Cyril Ramaphosa buffalo scandal details

President Cyril Ramaphosa is fighting for political survival after a panel found that he may have violated South Africa’s constitution following the theft of at least $580,000 at a farm he owns. 

The group led by a retired top judge concluded there may be a case for impeachment after they questioned Ramaphosa’s testimony about the source of the foreign currency and his explanation for the failure to properly report the crime. Ramaphosa has denied breaking the law, saying he followed due process.

It all comes at an unfortunate time for the 70-year-old head of state. Ramaphosa was favored to secure a second five-year term as leader of the ruling African National Congress in the coming weeks.

The unfolding political crisis now threatens to derail his administration’s promise of clean governance after scandal and graft marred predecessor Jacob Zuma’s rule.

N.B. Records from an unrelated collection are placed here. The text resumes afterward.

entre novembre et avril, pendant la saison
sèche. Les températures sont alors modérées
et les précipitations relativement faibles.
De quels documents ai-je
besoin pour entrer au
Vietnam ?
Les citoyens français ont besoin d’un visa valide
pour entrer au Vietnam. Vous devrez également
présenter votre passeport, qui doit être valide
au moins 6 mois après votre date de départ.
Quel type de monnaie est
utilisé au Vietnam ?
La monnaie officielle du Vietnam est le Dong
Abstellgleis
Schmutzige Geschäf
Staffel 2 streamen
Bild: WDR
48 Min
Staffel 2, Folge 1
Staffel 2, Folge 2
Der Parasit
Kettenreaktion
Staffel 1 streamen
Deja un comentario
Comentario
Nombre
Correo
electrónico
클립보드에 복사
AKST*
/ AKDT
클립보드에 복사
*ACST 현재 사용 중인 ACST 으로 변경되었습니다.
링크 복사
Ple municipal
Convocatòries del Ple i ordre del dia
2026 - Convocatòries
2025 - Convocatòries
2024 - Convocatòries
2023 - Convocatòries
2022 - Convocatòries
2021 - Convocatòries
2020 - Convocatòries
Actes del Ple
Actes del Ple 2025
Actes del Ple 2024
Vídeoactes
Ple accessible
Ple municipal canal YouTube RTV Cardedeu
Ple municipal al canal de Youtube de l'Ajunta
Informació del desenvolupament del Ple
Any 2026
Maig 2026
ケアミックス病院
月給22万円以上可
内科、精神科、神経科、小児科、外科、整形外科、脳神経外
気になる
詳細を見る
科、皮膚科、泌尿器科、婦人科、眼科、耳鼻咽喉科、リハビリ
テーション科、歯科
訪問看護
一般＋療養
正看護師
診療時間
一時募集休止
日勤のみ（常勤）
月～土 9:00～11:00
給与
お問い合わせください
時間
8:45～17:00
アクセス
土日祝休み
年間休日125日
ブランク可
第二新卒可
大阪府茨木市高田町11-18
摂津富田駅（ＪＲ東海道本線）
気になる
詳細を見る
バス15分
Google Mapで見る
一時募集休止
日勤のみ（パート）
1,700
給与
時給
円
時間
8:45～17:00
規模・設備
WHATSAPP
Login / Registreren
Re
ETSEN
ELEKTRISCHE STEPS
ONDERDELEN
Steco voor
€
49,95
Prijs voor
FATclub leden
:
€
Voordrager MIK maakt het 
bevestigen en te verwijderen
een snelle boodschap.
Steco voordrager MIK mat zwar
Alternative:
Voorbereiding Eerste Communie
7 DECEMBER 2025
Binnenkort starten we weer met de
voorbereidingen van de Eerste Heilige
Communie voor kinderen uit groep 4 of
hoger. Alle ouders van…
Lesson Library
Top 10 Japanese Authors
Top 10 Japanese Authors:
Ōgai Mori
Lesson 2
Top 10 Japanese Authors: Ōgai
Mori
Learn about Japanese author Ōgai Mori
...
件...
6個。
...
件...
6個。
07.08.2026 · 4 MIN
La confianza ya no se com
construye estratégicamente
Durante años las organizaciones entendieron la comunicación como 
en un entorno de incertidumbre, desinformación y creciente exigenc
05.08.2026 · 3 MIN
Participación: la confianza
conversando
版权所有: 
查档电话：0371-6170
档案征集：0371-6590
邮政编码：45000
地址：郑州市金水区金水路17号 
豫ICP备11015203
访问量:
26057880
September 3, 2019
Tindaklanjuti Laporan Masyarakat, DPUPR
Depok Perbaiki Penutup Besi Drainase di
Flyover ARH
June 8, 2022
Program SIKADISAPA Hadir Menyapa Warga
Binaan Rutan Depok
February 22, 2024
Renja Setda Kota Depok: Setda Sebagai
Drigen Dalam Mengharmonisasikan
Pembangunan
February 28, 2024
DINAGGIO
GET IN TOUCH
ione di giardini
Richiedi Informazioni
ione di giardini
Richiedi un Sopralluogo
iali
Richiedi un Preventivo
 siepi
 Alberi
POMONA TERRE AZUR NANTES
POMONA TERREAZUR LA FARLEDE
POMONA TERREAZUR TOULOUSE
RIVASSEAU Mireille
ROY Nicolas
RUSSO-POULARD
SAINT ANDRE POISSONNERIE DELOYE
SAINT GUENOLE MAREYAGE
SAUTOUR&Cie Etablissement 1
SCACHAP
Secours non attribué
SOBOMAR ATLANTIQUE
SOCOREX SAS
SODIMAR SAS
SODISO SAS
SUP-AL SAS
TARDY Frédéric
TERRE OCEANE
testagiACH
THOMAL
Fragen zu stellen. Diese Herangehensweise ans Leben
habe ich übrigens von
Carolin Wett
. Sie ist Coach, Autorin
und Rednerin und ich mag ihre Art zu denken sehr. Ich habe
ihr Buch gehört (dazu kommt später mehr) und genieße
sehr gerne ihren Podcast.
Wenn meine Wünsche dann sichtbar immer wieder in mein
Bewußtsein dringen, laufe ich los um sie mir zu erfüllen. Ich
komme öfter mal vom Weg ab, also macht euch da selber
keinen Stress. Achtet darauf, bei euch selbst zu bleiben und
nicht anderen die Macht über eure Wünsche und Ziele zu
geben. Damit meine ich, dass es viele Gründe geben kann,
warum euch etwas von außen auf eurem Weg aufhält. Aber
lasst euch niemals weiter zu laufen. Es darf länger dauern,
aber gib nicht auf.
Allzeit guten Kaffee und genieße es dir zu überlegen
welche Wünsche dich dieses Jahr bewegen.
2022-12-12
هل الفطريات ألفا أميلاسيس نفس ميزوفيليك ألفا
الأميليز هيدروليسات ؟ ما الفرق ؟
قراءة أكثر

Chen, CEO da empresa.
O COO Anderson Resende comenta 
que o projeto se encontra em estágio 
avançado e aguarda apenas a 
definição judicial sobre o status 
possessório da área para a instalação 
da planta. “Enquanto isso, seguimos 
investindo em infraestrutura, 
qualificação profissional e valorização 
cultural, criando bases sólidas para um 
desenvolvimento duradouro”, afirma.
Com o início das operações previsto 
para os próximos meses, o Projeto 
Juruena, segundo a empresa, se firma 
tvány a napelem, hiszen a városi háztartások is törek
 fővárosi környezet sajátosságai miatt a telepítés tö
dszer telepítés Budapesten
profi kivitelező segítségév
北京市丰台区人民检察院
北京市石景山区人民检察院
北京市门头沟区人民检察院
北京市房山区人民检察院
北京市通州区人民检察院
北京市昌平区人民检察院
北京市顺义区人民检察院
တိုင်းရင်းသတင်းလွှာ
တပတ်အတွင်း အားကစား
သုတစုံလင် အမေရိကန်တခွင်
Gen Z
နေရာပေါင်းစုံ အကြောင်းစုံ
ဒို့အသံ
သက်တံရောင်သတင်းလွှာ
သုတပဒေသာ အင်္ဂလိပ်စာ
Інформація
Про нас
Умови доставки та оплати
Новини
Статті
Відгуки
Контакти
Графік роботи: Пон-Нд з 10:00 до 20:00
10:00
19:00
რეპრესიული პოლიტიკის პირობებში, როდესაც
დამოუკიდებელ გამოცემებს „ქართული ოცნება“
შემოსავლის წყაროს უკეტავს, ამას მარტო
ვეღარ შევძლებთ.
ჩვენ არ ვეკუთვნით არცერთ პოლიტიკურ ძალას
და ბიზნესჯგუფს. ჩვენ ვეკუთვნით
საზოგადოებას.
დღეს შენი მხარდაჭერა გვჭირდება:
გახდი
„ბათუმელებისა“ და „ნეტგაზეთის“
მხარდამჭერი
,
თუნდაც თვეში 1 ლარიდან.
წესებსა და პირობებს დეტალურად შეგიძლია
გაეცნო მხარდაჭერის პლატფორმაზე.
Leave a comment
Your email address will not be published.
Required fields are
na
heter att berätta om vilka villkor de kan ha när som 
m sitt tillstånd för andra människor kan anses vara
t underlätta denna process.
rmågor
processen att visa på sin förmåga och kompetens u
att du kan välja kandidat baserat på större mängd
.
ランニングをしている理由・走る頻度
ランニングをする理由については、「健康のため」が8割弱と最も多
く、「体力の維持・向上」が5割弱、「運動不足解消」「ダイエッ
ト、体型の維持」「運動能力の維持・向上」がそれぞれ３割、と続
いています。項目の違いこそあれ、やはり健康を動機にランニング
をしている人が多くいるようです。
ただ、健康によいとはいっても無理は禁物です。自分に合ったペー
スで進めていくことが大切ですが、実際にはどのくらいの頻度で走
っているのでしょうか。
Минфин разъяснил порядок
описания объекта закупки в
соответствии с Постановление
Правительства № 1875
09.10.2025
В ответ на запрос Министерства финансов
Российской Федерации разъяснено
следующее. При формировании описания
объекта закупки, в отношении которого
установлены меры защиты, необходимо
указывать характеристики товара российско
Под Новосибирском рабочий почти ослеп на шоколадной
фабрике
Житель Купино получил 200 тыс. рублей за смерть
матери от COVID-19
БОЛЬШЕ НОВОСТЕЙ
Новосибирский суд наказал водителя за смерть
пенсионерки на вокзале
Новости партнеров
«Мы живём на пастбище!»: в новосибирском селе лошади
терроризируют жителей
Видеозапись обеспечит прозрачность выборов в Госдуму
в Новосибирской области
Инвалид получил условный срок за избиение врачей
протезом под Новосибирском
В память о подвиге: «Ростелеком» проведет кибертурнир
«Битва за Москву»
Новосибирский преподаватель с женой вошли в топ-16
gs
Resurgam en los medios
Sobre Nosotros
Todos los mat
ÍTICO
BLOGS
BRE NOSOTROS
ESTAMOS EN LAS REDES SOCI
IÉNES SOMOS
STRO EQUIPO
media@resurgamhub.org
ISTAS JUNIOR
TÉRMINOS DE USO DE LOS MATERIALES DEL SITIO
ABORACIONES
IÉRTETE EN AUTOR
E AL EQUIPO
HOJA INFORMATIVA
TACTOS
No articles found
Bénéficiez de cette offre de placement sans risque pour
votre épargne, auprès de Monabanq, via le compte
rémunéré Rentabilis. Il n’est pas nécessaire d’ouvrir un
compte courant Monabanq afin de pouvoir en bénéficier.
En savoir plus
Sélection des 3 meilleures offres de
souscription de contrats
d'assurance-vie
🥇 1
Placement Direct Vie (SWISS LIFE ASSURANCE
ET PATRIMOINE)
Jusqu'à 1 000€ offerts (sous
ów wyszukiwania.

Here are key excerpts from the panel’s report:

Cash Goes, Buffalo Stay

Ramaphosa testified that he earned the money through the sale of 20 buffalo to a Sudanese national on Christmas Day 2019. The panel, headed by retired Chief Justice Sandile Ngcobo, said it was left “in substantial doubt” over whether the sale took place for the following reasons:

  • There were no particulars of the Sudanese buyer other than his name, such as a physical address or passport number.
  • An investigation by the South African Reserve Bank “suggests strongly” that it had no records of the money entering the country.
  • Having bought 20 buffalo, the purchaser hasn’t collected the animals.
  • The money was hidden in a sofa by a farm manager for more than a month between the transaction and the theft in February 2020.
  • Ramaphosa is actively involved in the running of the farm. It was unlikely that the manager decided on his own to store the cash in the sofa without Ramaphosa’s knowledge. He was “too junior to make such a decision,” the panel said.

The Thieves Go Free

Ramaphosa said he reported the crime to a police general who headed his presidential protection service, Wally Rhoode. In his testimony, Rhoode explained that he immediately reported a security breach to one of his superiors and launched a preliminary investigation into any threat to the president.

  • That inquiry included a request for assistance from Namibian authorities to help handle the matter “with discretion.”
  • The investigation identified a group of suspects and their mastermind, who confessed to the crime and stealing an amount of about $800,000.
  • “The investigation was carried out without a case being registered and without opening a docket,” the panel said in its report. Even though the alleged mastermind confessed to the crime after being detained and interviewed, “no one was convicted,” it said.

Key Areas of Concern

The panel said Ramaphosa may be guilty of serious misconduct and recommended that parliament investigate the matter further. Conduct breaches include:

  • Ramaphosa could be contravening a constitutional requirement that cabinet members relinquish outside paid work during their term.
  • South African legislation stipulates that the theft of foreign currency in excess of 100,000 rand ($5,688) has to be reported to the police. Failure to do so carries a prison term.
  • Ramaphosa put himself in a situation that risked a conflict between his private interests and official responsibilities, while acting in a manner inconsistent with his office.